Optoacoustic (OA) imaging allows optical absorption contrast to be visualised using thermoelastically generated
ultrasound. To date, optoacoustic theory has been applied to homogeneously absorbing tissue models that may describe,
for example, large vessels filled with blood, where the whole target will act as a coherent source of sound. Here we
describe a new model in which the optical absorbers are distributed inhomogeneously, as appropriate to describe
microvasculature, or perhaps the distribution of molecularly targeted OA contrast agents inside a tumour. The degree of
coherence over the resulting distributed acoustic source is influenced by parameters that describe the scale of the
inhomogeneity, such as the sizes of the absorbers and the distances between them.

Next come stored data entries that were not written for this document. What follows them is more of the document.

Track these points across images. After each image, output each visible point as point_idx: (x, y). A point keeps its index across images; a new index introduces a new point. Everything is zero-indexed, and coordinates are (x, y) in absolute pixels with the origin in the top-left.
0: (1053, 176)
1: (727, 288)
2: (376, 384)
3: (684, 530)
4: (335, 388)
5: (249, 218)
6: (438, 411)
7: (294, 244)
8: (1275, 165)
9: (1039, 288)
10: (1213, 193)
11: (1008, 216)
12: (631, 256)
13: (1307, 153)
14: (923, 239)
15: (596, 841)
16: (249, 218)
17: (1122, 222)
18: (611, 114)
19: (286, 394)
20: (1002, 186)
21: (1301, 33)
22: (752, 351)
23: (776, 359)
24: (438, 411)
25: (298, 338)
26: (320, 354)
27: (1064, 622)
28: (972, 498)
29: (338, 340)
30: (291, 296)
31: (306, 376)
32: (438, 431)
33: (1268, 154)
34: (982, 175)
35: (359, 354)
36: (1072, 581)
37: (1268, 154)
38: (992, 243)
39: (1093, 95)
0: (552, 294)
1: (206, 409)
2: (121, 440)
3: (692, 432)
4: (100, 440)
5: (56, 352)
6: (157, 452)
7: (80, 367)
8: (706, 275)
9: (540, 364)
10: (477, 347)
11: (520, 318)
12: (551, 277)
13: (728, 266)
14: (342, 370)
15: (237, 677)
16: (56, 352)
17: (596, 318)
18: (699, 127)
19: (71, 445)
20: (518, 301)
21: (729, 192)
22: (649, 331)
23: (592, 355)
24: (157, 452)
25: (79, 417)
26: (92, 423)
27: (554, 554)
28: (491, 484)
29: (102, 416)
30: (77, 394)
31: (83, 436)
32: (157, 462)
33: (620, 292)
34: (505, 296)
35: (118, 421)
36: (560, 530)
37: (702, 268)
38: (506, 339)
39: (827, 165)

To investigate the influence of these
parameters on OA image appearance, phantoms with homogeneously and imhomogeneously absorbing regions were
built and imaged. Simulations of the same situation were conducted using a time domain acoustic propagation method.

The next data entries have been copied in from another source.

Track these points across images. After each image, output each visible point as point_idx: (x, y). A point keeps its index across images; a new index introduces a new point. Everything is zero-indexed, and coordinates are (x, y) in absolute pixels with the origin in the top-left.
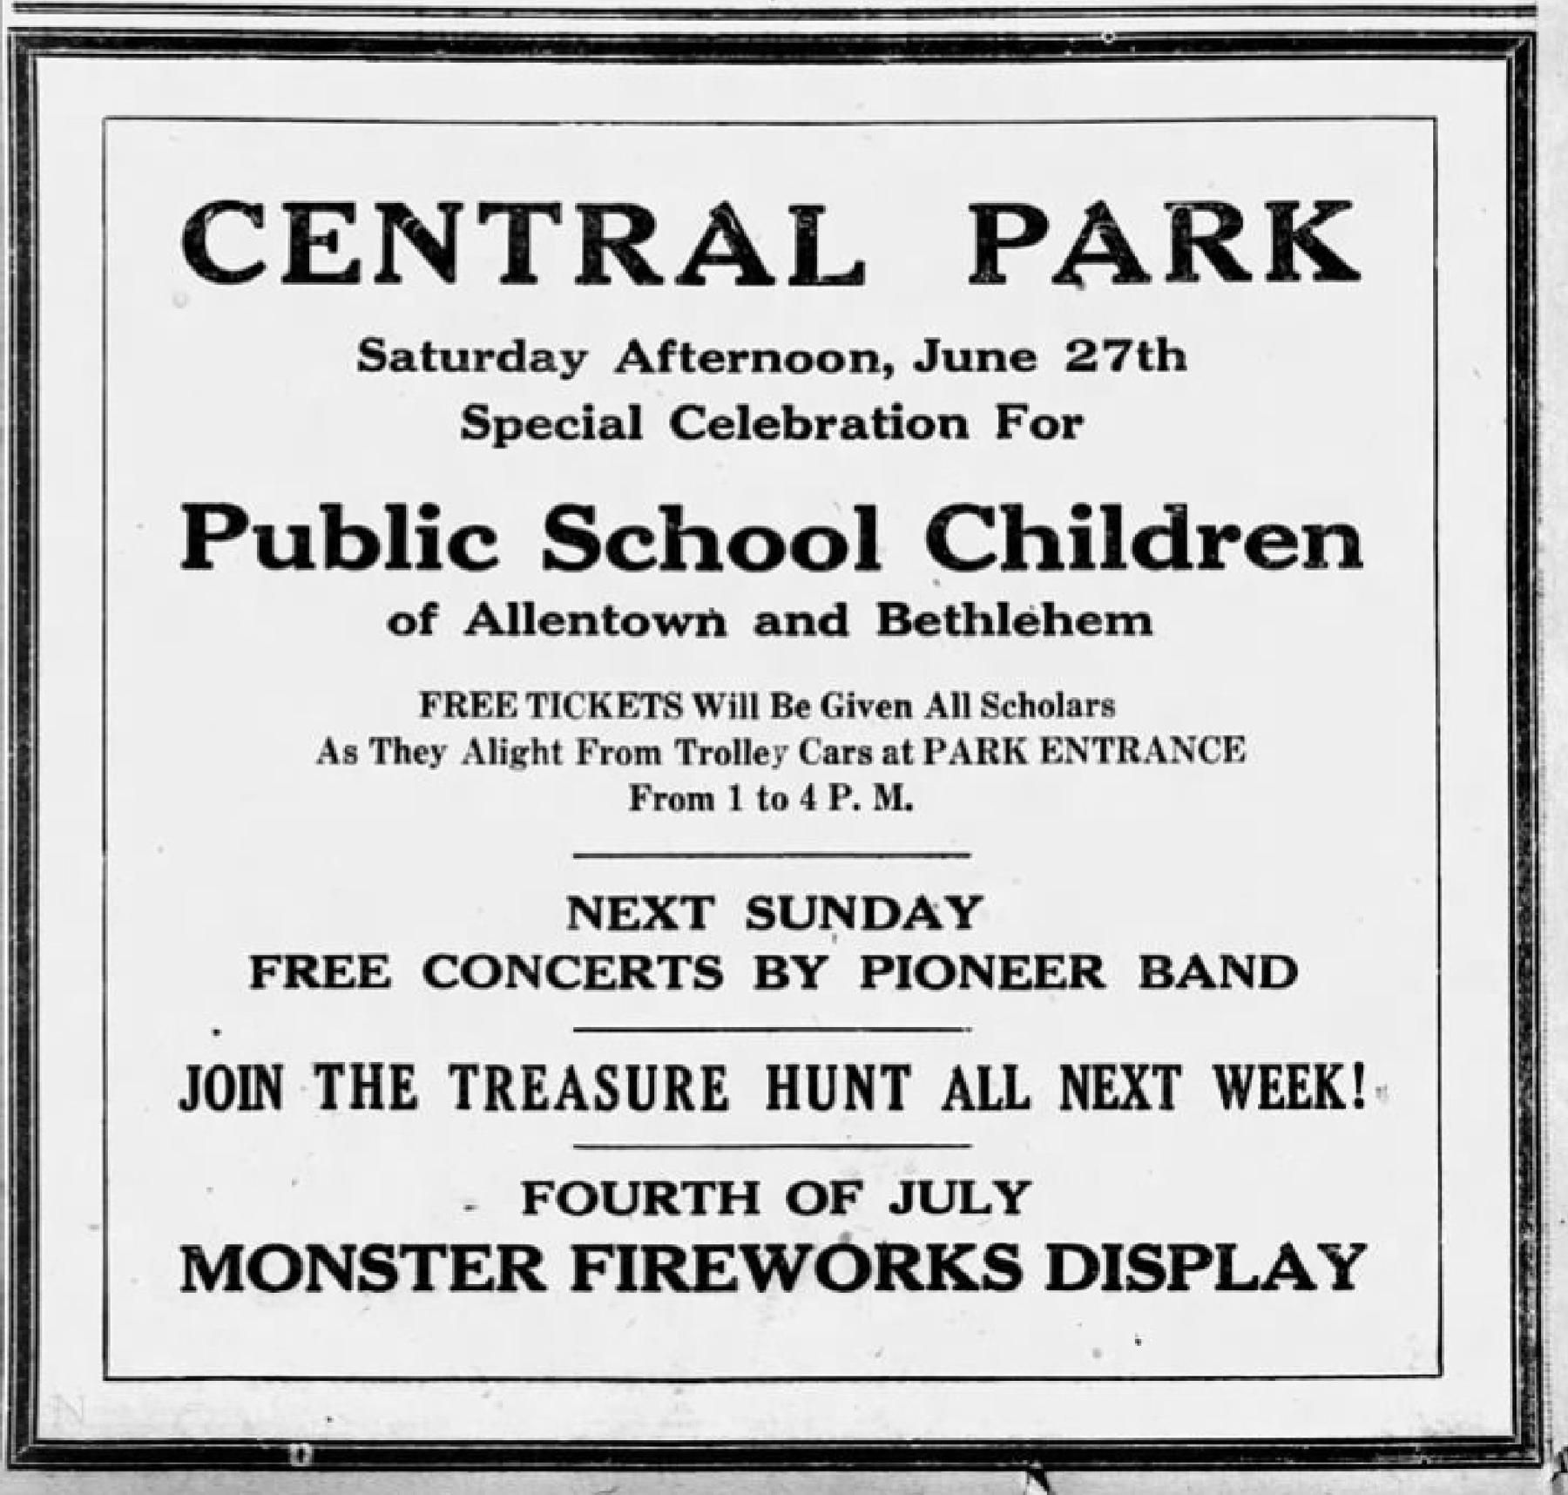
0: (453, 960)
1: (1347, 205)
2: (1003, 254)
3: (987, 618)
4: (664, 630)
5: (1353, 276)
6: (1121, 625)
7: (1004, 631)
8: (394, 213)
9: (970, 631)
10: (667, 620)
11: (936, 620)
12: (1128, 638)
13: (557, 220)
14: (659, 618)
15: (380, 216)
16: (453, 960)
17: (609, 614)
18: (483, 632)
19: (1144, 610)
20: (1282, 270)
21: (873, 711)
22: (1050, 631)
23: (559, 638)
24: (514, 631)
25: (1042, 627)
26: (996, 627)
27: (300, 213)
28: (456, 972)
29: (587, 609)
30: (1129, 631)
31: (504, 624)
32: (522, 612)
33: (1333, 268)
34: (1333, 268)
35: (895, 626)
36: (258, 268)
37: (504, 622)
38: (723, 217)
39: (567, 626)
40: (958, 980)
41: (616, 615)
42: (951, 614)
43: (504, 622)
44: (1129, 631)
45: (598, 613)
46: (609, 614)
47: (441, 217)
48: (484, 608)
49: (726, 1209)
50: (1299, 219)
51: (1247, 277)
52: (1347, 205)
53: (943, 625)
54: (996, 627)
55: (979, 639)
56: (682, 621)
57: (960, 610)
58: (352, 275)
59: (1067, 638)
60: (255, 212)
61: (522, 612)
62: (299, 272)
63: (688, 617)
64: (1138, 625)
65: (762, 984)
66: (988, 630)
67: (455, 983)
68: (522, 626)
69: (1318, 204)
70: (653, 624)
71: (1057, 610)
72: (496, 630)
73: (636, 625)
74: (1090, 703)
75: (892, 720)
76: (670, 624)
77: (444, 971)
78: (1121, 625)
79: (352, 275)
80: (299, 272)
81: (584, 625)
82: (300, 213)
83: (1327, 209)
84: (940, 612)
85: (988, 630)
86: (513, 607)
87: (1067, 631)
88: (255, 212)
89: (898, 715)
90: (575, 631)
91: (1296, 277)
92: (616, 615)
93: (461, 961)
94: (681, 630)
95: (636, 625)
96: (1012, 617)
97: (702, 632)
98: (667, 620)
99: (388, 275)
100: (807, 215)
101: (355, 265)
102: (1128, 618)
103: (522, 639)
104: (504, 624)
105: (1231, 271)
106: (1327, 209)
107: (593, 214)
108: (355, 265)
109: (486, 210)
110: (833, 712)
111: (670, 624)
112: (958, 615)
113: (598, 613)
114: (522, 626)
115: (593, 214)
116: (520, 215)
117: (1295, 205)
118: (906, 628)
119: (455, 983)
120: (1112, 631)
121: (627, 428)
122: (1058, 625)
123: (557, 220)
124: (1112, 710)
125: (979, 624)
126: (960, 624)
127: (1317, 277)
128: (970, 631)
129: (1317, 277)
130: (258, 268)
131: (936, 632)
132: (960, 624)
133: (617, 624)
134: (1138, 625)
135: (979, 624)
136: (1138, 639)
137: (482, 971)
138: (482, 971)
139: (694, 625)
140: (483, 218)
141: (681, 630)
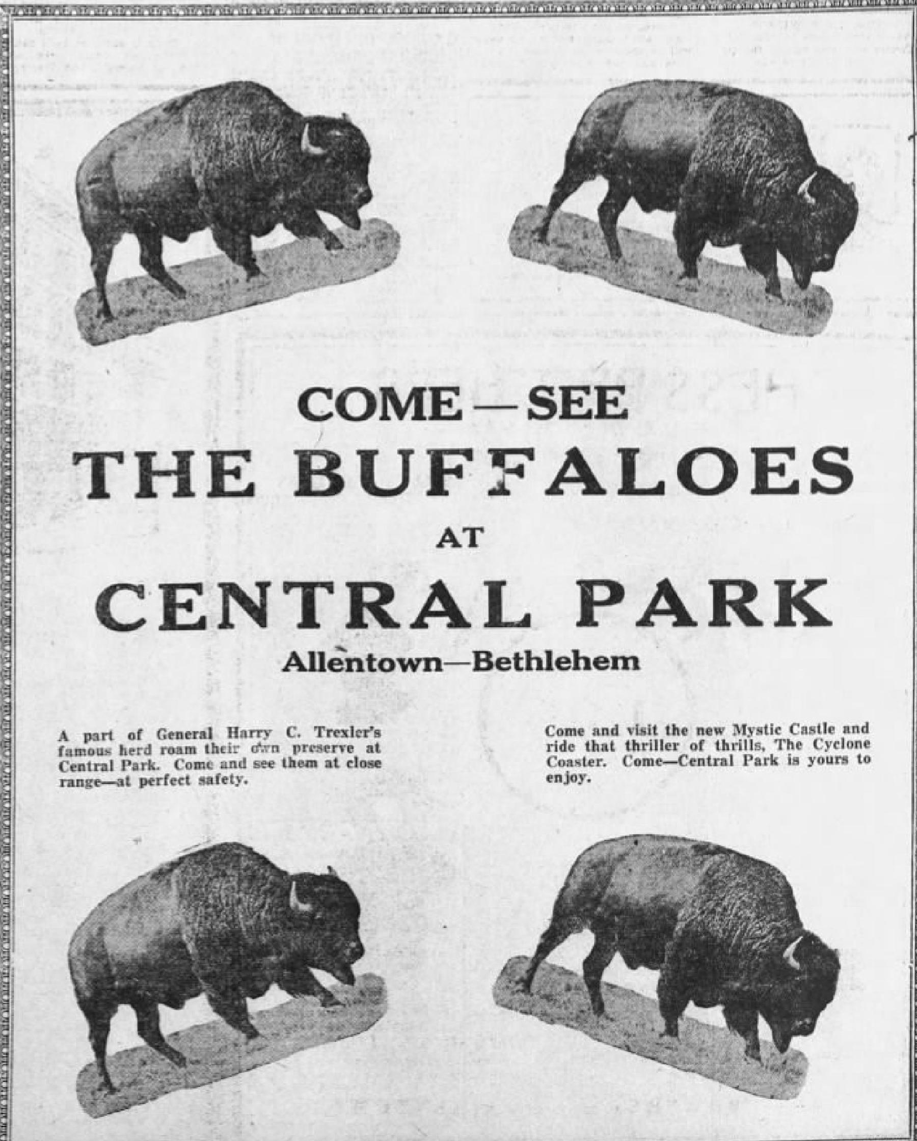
0: (328, 393)
1: (824, 582)
2: (597, 610)
3: (539, 661)
4: (404, 669)
5: (829, 623)
6: (620, 663)
7: (549, 668)
8: (231, 590)
9: (529, 668)
10: (406, 662)
11: (508, 661)
12: (625, 672)
13: (331, 591)
14: (401, 661)
15: (220, 590)
16: (328, 393)
17: (370, 658)
18: (294, 669)
19: (635, 654)
20: (785, 620)
21: (346, 750)
22: (577, 667)
23: (339, 673)
24: (312, 669)
25: (572, 665)
26: (544, 665)
27: (170, 590)
28: (330, 406)
29: (357, 656)
30: (626, 667)
31: (307, 664)
32: (317, 658)
33: (815, 619)
34: (815, 619)
35: (483, 665)
36: (142, 622)
37: (306, 663)
38: (665, 589)
39: (345, 666)
40: (379, 412)
41: (375, 660)
42: (517, 657)
43: (306, 663)
44: (626, 667)
45: (364, 659)
46: (370, 658)
47: (257, 591)
48: (294, 655)
49: (146, 491)
50: (795, 590)
51: (759, 623)
52: (824, 582)
53: (512, 665)
54: (544, 665)
55: (534, 673)
56: (415, 663)
57: (523, 655)
58: (201, 624)
59: (587, 672)
60: (140, 591)
61: (317, 658)
62: (170, 623)
63: (419, 660)
64: (631, 663)
65: (305, 490)
66: (540, 668)
67: (330, 415)
68: (317, 666)
69: (807, 582)
70: (398, 665)
71: (581, 654)
72: (302, 668)
73: (387, 665)
74: (251, 732)
75: (354, 769)
76: (409, 665)
77: (318, 404)
78: (620, 663)
79: (201, 624)
80: (170, 623)
81: (355, 666)
82: (170, 590)
83: (812, 585)
84: (511, 657)
85: (540, 668)
86: (312, 654)
87: (587, 667)
88: (140, 591)
89: (699, 765)
90: (350, 669)
91: (793, 624)
92: (375, 660)
93: (336, 394)
94: (414, 669)
95: (387, 665)
96: (554, 659)
97: (427, 669)
98: (406, 662)
99: (226, 624)
100: (495, 590)
101: (796, 484)
102: (625, 660)
103: (317, 675)
104: (307, 664)
105: (750, 620)
106: (812, 585)
107: (356, 589)
108: (796, 484)
109: (288, 587)
110: (162, 737)
111: (409, 665)
112: (522, 659)
113: (364, 659)
114: (317, 666)
115: (356, 589)
116: (309, 589)
117: (793, 582)
118: (490, 667)
119: (330, 415)
120: (615, 667)
121: (729, 762)
122: (582, 663)
123: (331, 591)
124: (847, 761)
125: (534, 664)
126: (523, 664)
127: (806, 624)
128: (529, 668)
129: (806, 624)
130: (142, 622)
131: (509, 669)
132: (523, 664)
133: (375, 665)
134: (631, 663)
135: (534, 664)
136: (631, 673)
137: (356, 405)
138: (356, 405)
139: (422, 665)
140: (286, 591)
141: (414, 669)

Both simulations and experiments showed that introducing inhomogeneity of absorption produces more complete images
of macroscopic targets than are obtained with a homogeneous absorption. Image improvement and target detectability
were found to reach a maximum at an intermediate value of the length-scale of the inhomogeneity that was similar to the
axial resolution of the acoustic receiver employed. As the scale of inhomogeneity became finer than this the target's
detectability and appearance began to revert to that for homogeneous absorption. Further understanding of this topic is
believed to be important for optimising the design of clinical optoacoustic imaging systems.